Director Ana Lily Amirpour is billing A Girl Walks Home at Night Alone as Iran’s first vampire spaghetti western, as though vampire spaghetti western is a popular genre in Hollywood. While entirely in Farsi and featuring an Iranian cast, the film was shot in southern California, which barely passes for Iran. The film is more than just a blend of western and horror though; it has all the superhero vigilantism of The Dark Knight (2008)—without all the explosions. Whenever a film looks at the awkwardness of human-vampire romance, it’s impossible not to think of Twilight (2008), but it is the hauntingly beautiful images and intricate sensory details that make this film a truly unique viewing experience.
The film opens on Arash (Arash Marandi) looking like James Dean in dark sunglassess and a tight white t-shirt as he smokes a cigarette and leans against a dilapidated wall.

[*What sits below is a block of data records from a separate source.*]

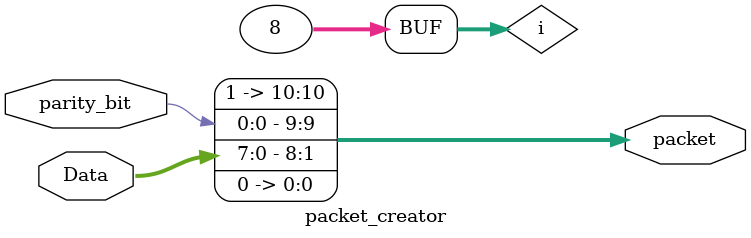
<source format=v>
`timescale 1ns/1ps

module packet_creator(
  input parity_bit,
  input [7:0] Data,
  output reg [10:0] packet = 0
);
  
  integer i;
  always@(Data or parity_bit)
    begin
      packet = 0; // Fill the packet with zeroes
      packet[0] <= 0; // Start bit
      
      for(i=0; i<8 ; i=i+1)
        packet[i+1] <= Data[i]; // Insert data
      
      packet[9] = parity_bit; // Parity bit
      packet[10] = 1; // Stop bit

    end
  
endmodule
</source>
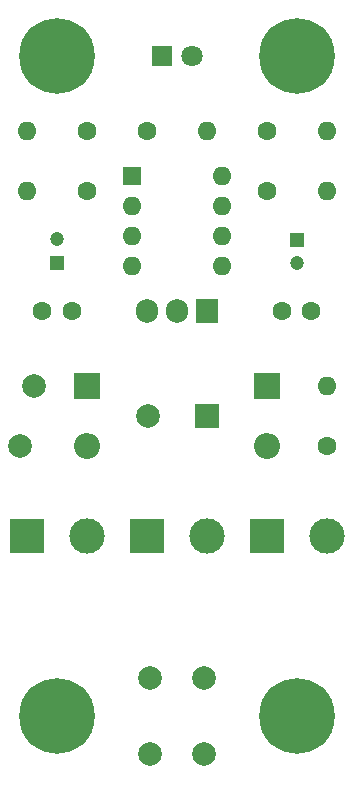
<source format=gbs>
%TF.GenerationSoftware,KiCad,Pcbnew,(5.1.9)-1*%
%TF.CreationDate,2021-08-06T17:42:55+02:00*%
%TF.ProjectId,Solenoid pulser,536f6c65-6e6f-4696-9420-70756c736572,V1.0*%
%TF.SameCoordinates,Original*%
%TF.FileFunction,Soldermask,Bot*%
%TF.FilePolarity,Negative*%
%FSLAX46Y46*%
G04 Gerber Fmt 4.6, Leading zero omitted, Abs format (unit mm)*
G04 Created by KiCad (PCBNEW (5.1.9)-1) date 2021-08-06 17:42:55*
%MOMM*%
%LPD*%
G01*
G04 APERTURE LIST*
%ADD10O,1.600000X1.600000*%
%ADD11C,1.600000*%
%ADD12O,2.200000X2.200000*%
%ADD13R,2.200000X2.200000*%
%ADD14O,1.905000X2.000000*%
%ADD15R,1.905000X2.000000*%
%ADD16C,0.800000*%
%ADD17C,6.400000*%
%ADD18C,2.010000*%
%ADD19C,3.000000*%
%ADD20R,3.000000X3.000000*%
%ADD21R,1.600000X1.600000*%
%ADD22C,2.000000*%
%ADD23C,1.800000*%
%ADD24R,1.800000X1.800000*%
%ADD25R,2.000000X2.000000*%
%ADD26C,1.200000*%
%ADD27R,1.200000X1.200000*%
G04 APERTURE END LIST*
D10*
X121920000Y-54610000D03*
D11*
X116840000Y-54610000D03*
D10*
X121920000Y-59690000D03*
D11*
X116840000Y-59690000D03*
D10*
X96520000Y-54610000D03*
D11*
X101600000Y-54610000D03*
D10*
X96520000Y-59690000D03*
D11*
X101600000Y-59690000D03*
D10*
X111760000Y-54610000D03*
D11*
X106680000Y-54610000D03*
D10*
X121920000Y-76200000D03*
D11*
X121920000Y-81280000D03*
D12*
X116840000Y-81280000D03*
D13*
X116840000Y-76200000D03*
D12*
X101600000Y-81280000D03*
D13*
X101600000Y-76200000D03*
D14*
X106680000Y-69850000D03*
X109220000Y-69850000D03*
D15*
X111760000Y-69850000D03*
D16*
X117682944Y-46562944D03*
X116980000Y-48260000D03*
X117682944Y-49957056D03*
X119380000Y-50660000D03*
X121077056Y-49957056D03*
X121780000Y-48260000D03*
X121077056Y-46562944D03*
X119380000Y-45860000D03*
D17*
X119380000Y-48260000D03*
D16*
X97362944Y-46562944D03*
X96660000Y-48260000D03*
X97362944Y-49957056D03*
X99060000Y-50660000D03*
X100757056Y-49957056D03*
X101460000Y-48260000D03*
X100757056Y-46562944D03*
X99060000Y-45860000D03*
D17*
X99060000Y-48260000D03*
D16*
X117682944Y-102442944D03*
X116980000Y-104140000D03*
X117682944Y-105837056D03*
X119380000Y-106540000D03*
X121077056Y-105837056D03*
X121780000Y-104140000D03*
X121077056Y-102442944D03*
X119380000Y-101740000D03*
D17*
X119380000Y-104140000D03*
D16*
X97362944Y-102442944D03*
X96660000Y-104140000D03*
X97362944Y-105837056D03*
X99060000Y-106540000D03*
X100757056Y-105837056D03*
X101460000Y-104140000D03*
X100757056Y-102442944D03*
X99060000Y-101740000D03*
D17*
X99060000Y-104140000D03*
D18*
X95955000Y-81300000D03*
X97155000Y-76200000D03*
D19*
X121920000Y-88900000D03*
D20*
X116840000Y-88900000D03*
D19*
X111760000Y-88900000D03*
D20*
X106680000Y-88900000D03*
D19*
X101600000Y-88900000D03*
D20*
X96520000Y-88900000D03*
D10*
X113030000Y-58420000D03*
X105410000Y-66040000D03*
X113030000Y-60960000D03*
X105410000Y-63500000D03*
X113030000Y-63500000D03*
X105410000Y-60960000D03*
X113030000Y-66040000D03*
D21*
X105410000Y-58420000D03*
D22*
X111470000Y-107390000D03*
X106970000Y-107390000D03*
X111470000Y-100890000D03*
X106970000Y-100890000D03*
D23*
X110490000Y-48260000D03*
D24*
X107950000Y-48260000D03*
D22*
X106760000Y-78740000D03*
D25*
X111760000Y-78740000D03*
D26*
X119380000Y-65797401D03*
D27*
X119380000Y-63797401D03*
D26*
X99060000Y-63742600D03*
D27*
X99060000Y-65742600D03*
D11*
X120610000Y-69850000D03*
X118110000Y-69850000D03*
X97830000Y-69850000D03*
X100330000Y-69850000D03*
M02*

</source>
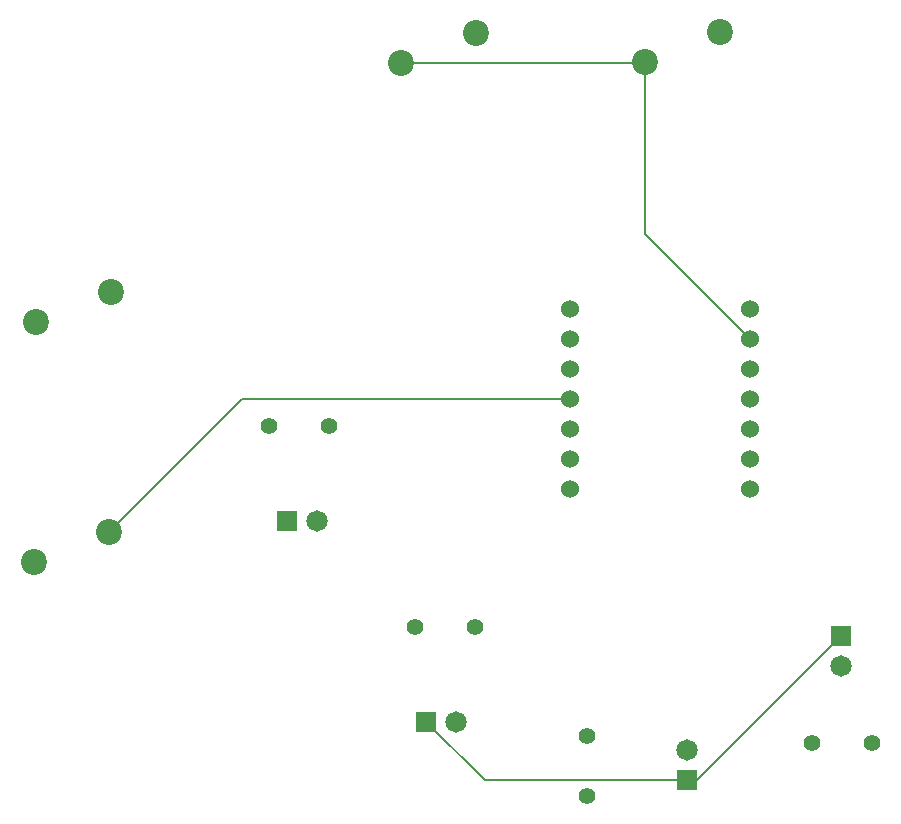
<source format=gbr>
%TF.GenerationSoftware,KiCad,Pcbnew,9.0.3*%
%TF.CreationDate,2025-07-30T12:58:09-07:00*%
%TF.ProjectId,apollo_pcb,61706f6c-6c6f-45f7-9063-622e6b696361,rev?*%
%TF.SameCoordinates,Original*%
%TF.FileFunction,Copper,L2,Bot*%
%TF.FilePolarity,Positive*%
%FSLAX46Y46*%
G04 Gerber Fmt 4.6, Leading zero omitted, Abs format (unit mm)*
G04 Created by KiCad (PCBNEW 9.0.3) date 2025-07-30 12:58:09*
%MOMM*%
%LPD*%
G01*
G04 APERTURE LIST*
%TA.AperFunction,ComponentPad*%
%ADD10C,2.200000*%
%TD*%
%TA.AperFunction,ComponentPad*%
%ADD11C,1.400000*%
%TD*%
%TA.AperFunction,ComponentPad*%
%ADD12C,1.815000*%
%TD*%
%TA.AperFunction,ComponentPad*%
%ADD13R,1.815000X1.815000*%
%TD*%
%TA.AperFunction,ComponentPad*%
%ADD14C,1.524000*%
%TD*%
%TA.AperFunction,Conductor*%
%ADD15C,0.200000*%
%TD*%
G04 APERTURE END LIST*
D10*
%TO.P,SW3,1,1*%
%TO.N,button3*%
X91360000Y-128420000D03*
%TO.P,SW3,2,2*%
%TO.N,GND*%
X85010000Y-130960000D03*
%TD*%
D11*
%TO.P,R3,1*%
%TO.N,Net-(D3-PadA)*%
X131700000Y-171100000D03*
%TO.P,R3,2*%
%TO.N,LED3*%
X131700000Y-166020000D03*
%TD*%
D12*
%TO.P,D4,A*%
%TO.N,Net-(D4-PadA)*%
X153200000Y-160100000D03*
D13*
%TO.P,D4,C*%
%TO.N,GND*%
X153200000Y-157560000D03*
%TD*%
D11*
%TO.P,R1,1*%
%TO.N,Net-(D1-PadA)*%
X104760000Y-139800000D03*
%TO.P,R1,2*%
%TO.N,LED1*%
X109840000Y-139800000D03*
%TD*%
D10*
%TO.P,SW1,1,1*%
%TO.N,button1*%
X122260000Y-106520000D03*
%TO.P,SW1,2,2*%
%TO.N,GND*%
X115910000Y-109060000D03*
%TD*%
%TO.P,SW4,1,1*%
%TO.N,button4*%
X91260000Y-148720000D03*
%TO.P,SW4,2,2*%
%TO.N,GND*%
X84910000Y-151260000D03*
%TD*%
D12*
%TO.P,D3,A*%
%TO.N,Net-(D3-PadA)*%
X140200000Y-167220000D03*
D13*
%TO.P,D3,C*%
%TO.N,GND*%
X140200000Y-169760000D03*
%TD*%
D11*
%TO.P,R2,1*%
%TO.N,Net-(D2-PadA)*%
X117120000Y-156800000D03*
%TO.P,R2,2*%
%TO.N,LED2*%
X122200000Y-156800000D03*
%TD*%
D10*
%TO.P,SW2,1,1*%
%TO.N,button2*%
X142960000Y-106420000D03*
%TO.P,SW2,2,2*%
%TO.N,GND*%
X136610000Y-108960000D03*
%TD*%
D11*
%TO.P,R4,1*%
%TO.N,Net-(D4-PadA)*%
X155780000Y-166630000D03*
%TO.P,R4,2*%
%TO.N,LED4*%
X150700000Y-166630000D03*
%TD*%
D14*
%TO.P,U1,1,GPIO26/ADC0/A0*%
%TO.N,button1*%
X130280000Y-129880000D03*
%TO.P,U1,2,GPIO27/ADC1/A1*%
%TO.N,button2*%
X130280000Y-132420000D03*
%TO.P,U1,3,GPIO28/ADC2/A2*%
%TO.N,button3*%
X130280000Y-134960000D03*
%TO.P,U1,4,GPIO29/ADC3/A3*%
%TO.N,button4*%
X130280000Y-137500000D03*
%TO.P,U1,5,GPIO6/SDA*%
%TO.N,LED1*%
X130280000Y-140040000D03*
%TO.P,U1,6,GPIO7/SCL*%
%TO.N,LED2*%
X130280000Y-142580000D03*
%TO.P,U1,7,GPIO0/TX*%
%TO.N,LED3*%
X130280000Y-145120000D03*
%TO.P,U1,8,GPIO1/RX*%
%TO.N,LED4*%
X145520000Y-145120000D03*
%TO.P,U1,9,GPIO2/SCK*%
%TO.N,unconnected-(U1-GPIO2{slash}SCK-Pad9)*%
X145520000Y-142580000D03*
%TO.P,U1,10,GPIO4/MISO*%
%TO.N,unconnected-(U1-GPIO4{slash}MISO-Pad10)*%
X145520000Y-140040000D03*
%TO.P,U1,11,GPIO3/MOSI*%
%TO.N,unconnected-(U1-GPIO3{slash}MOSI-Pad11)*%
X145520000Y-137500000D03*
%TO.P,U1,12,3V3*%
%TO.N,unconnected-(U1-3V3-Pad12)*%
X145520000Y-134960000D03*
%TO.P,U1,13,GND*%
%TO.N,GND*%
X145520000Y-132420000D03*
%TO.P,U1,14,VBUS*%
%TO.N,unconnected-(U1-VBUS-Pad14)*%
X145520000Y-129880000D03*
%TD*%
D12*
%TO.P,D1,A*%
%TO.N,Net-(D1-PadA)*%
X108840000Y-147800000D03*
D13*
%TO.P,D1,C*%
%TO.N,GND*%
X106300000Y-147800000D03*
%TD*%
D12*
%TO.P,D2,A*%
%TO.N,Net-(D2-PadA)*%
X120600000Y-164800000D03*
D13*
%TO.P,D2,C*%
%TO.N,GND*%
X118060000Y-164800000D03*
%TD*%
D15*
%TO.N,GND*%
X136610000Y-123510000D02*
X145520000Y-132420000D01*
X136610000Y-108960000D02*
X136610000Y-123510000D01*
X141000000Y-169760000D02*
X153200000Y-157560000D01*
X118060000Y-164800000D02*
X123020000Y-169760000D01*
X115910000Y-109060000D02*
X136510000Y-109060000D01*
X123020000Y-169760000D02*
X140200000Y-169760000D01*
X140200000Y-169760000D02*
X141000000Y-169760000D01*
X136510000Y-109060000D02*
X136610000Y-108960000D01*
%TO.N,button4*%
X91260000Y-148720000D02*
X102480000Y-137500000D01*
X102480000Y-137500000D02*
X130280000Y-137500000D01*
%TD*%
M02*

</source>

He then hops around the wall and produces a fluffy cat, which he cuddles as he walks away. Any sense that we’re dealing with a hard-boiled tough guy has evaporated, and for much of the film, his too-cool look is an ironic contrast to his innocent and timid disposition. He is a boy just trying to get by. He struggles to take care of his heroin addicted father and pay his father’s debts to the drug dealer. Yet despite his lonely, hopeless existence, he works hard to afford himself a sole luxury: His pristine 1950s automobile.
Then enters the stranger to the ghost town. Instead of riding in on a horse, the anonymous Girl (Sheila Vand) patrols the nighttime streets of Bad City on a skateboard, her chador flying behind her like a superhero cape. To select her prey, she shadows and sometimes interrogates those who wander alone at night—and then she becomes a ‘moral authority.’ Those who are criminals get eaten, yet she is not entirely just in her killings. At one point, she snaps the neck of a homeless man, who appears innocent.
Despite the barren mood and sense of hopelessness that permeates the film, Amirpour also brings a subtle, ironic sense of humour. When Arash meets the Girl on his way back from a costume party, he is dressed as Dracula and struggling to speak through his phony plastic fangs. In the intimate scene that follows, they embrace, and Arash’s costume no longer seems to be a disguise, but rather a point of similarity for himself and the Girl.
The true power of the film comes from the focus on the auditory and visual details that make the realistic equally as disturbing as the horrific.The hiss of heroin boiling in a bent spoon manages to be just as chilling as the the crunch of a finger between the girl’s fangs. The camera indulges and lingers on the tragic, beautiful images of Bad City. The shots of oil drills moving in a robotic back and forth rhythm and a mangy dog limping through the desert show the truth of Bad City—it is isolated and hostile to love and hope.
There is not a whole lot of dialogue in the film, so Amirpour relies on images to tell the story, and she does so exquisitely. In the long take of Arash and the Girl moving in slow motion through her apartment, not much happens physically; he gets up from the bed and rests his head on hers. This simple movement is laced with suspense and meaning. Each of Arash and the Girl’s tiny movements enthralls us, as the soundtrack repeats over and over, “This fear’s got a hold on me”—another humorous nod to the Girl’s vampire existence. Here are two people alone and unloved with no one watching out for them. They have made mistakes yet they struggle for justice. And despite the incompatibility of an anonymous vampire and a naive youth, they find a connection.
A Girl Walks Home Alone at Night will be shown at Cinema du Parc (3575 Parc) until Thursday, March 19 at 9:15 p.m. Student admission is $10.